According to The First Google Result for "ZFS Deduplication"
...
What to dedup: Files, blocks, or bytes?
...
Block-level dedup has somewhat higher overhead than file-level dedup when whole files are duplicated, but unlike file-level dedup, it handles block-level data such as virtual machine images extremely well.
...
ZFS provides block-level deduplication
...
According to Wikipedia's ZFS Article
ZFS uses variable-sized blocks of up to 128 kilobytes. The currently available code allows the administrator to tune the maximum block size used as certain workloads do not perform well with large blocks. If data compression (LZJB) is enabled, variable block sizes are used.
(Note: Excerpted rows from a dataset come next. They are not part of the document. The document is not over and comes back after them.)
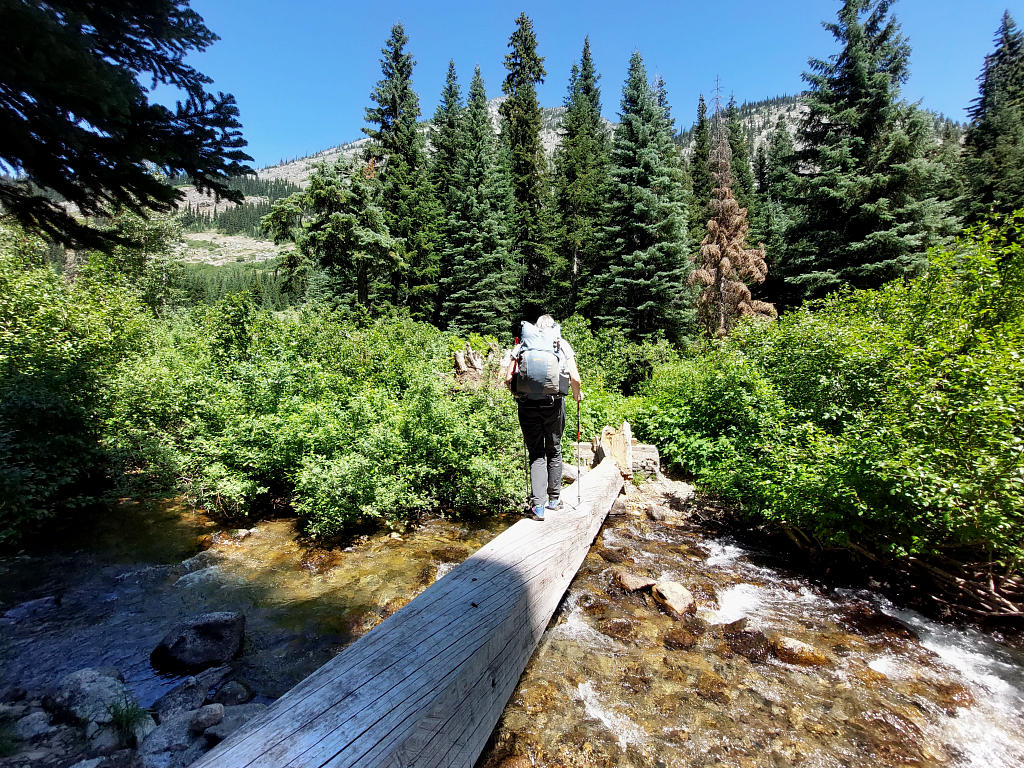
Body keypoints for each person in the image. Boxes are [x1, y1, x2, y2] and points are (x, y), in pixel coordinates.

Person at [505, 315, 583, 521]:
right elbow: (575, 378)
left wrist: (518, 395)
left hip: (527, 405)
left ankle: (538, 507)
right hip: (554, 404)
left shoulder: (522, 345)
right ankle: (554, 500)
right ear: (553, 328)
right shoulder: (561, 344)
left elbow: (507, 378)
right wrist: (576, 395)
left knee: (536, 453)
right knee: (554, 449)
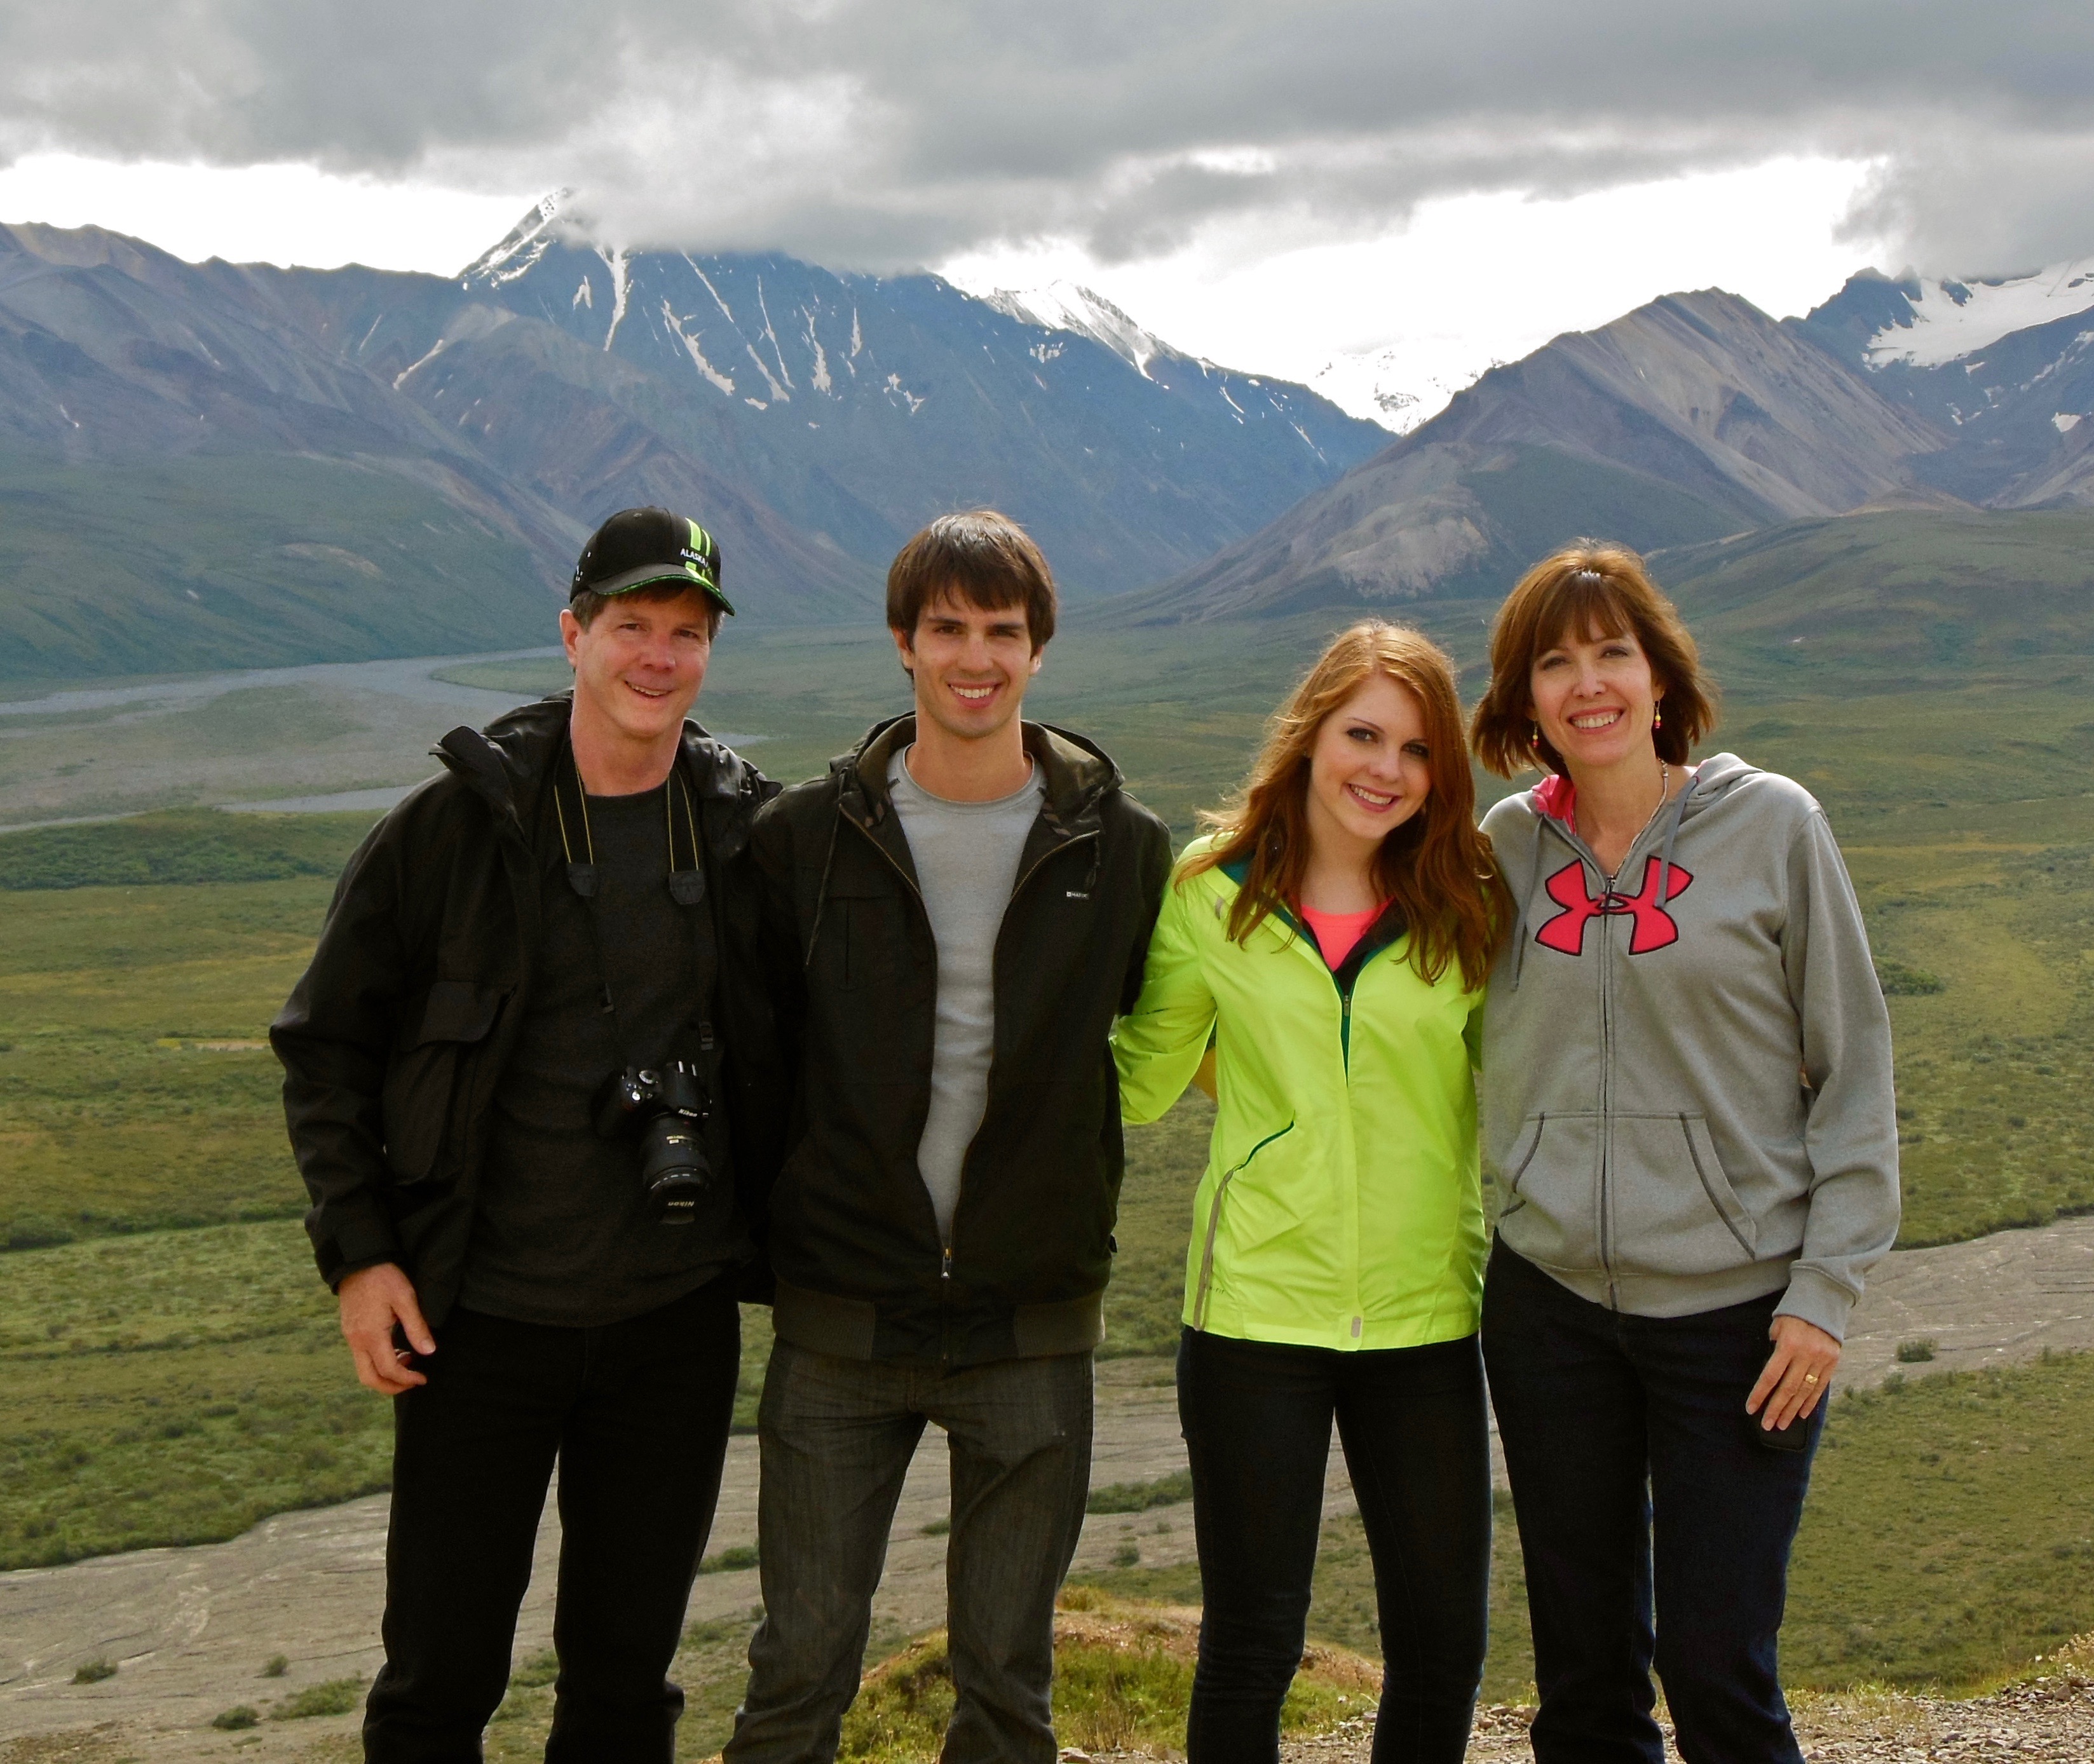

If a block can be compressed to fit into a smaller block size, the smaller size is used on the disk to use less storage and improve IO throughput (though at the cost of increased CPU use for the compression and decompression operations).
I want to make sure I understand this correctly.
Assuming compression is off
If I a randomly filled file of 1GB, then I write a second file that is the same except half way through, I change one of the bytes. Will that file be deduplicated (all except for the changed byte's block?)
If I write a single byte file, will it take a whole 128 kilobytes? If not, will the blocks get larger in the event the file gets longer?
If a file takes two 64kilobyte blocks (would this ever happen?), then would an identical file get deduped after taking a single 128 kilobyte block
If a file is shortened, then part of its block would have been ignored, perhaps the data would not be reset to 0x00 bytes. Would a half used block get deduped?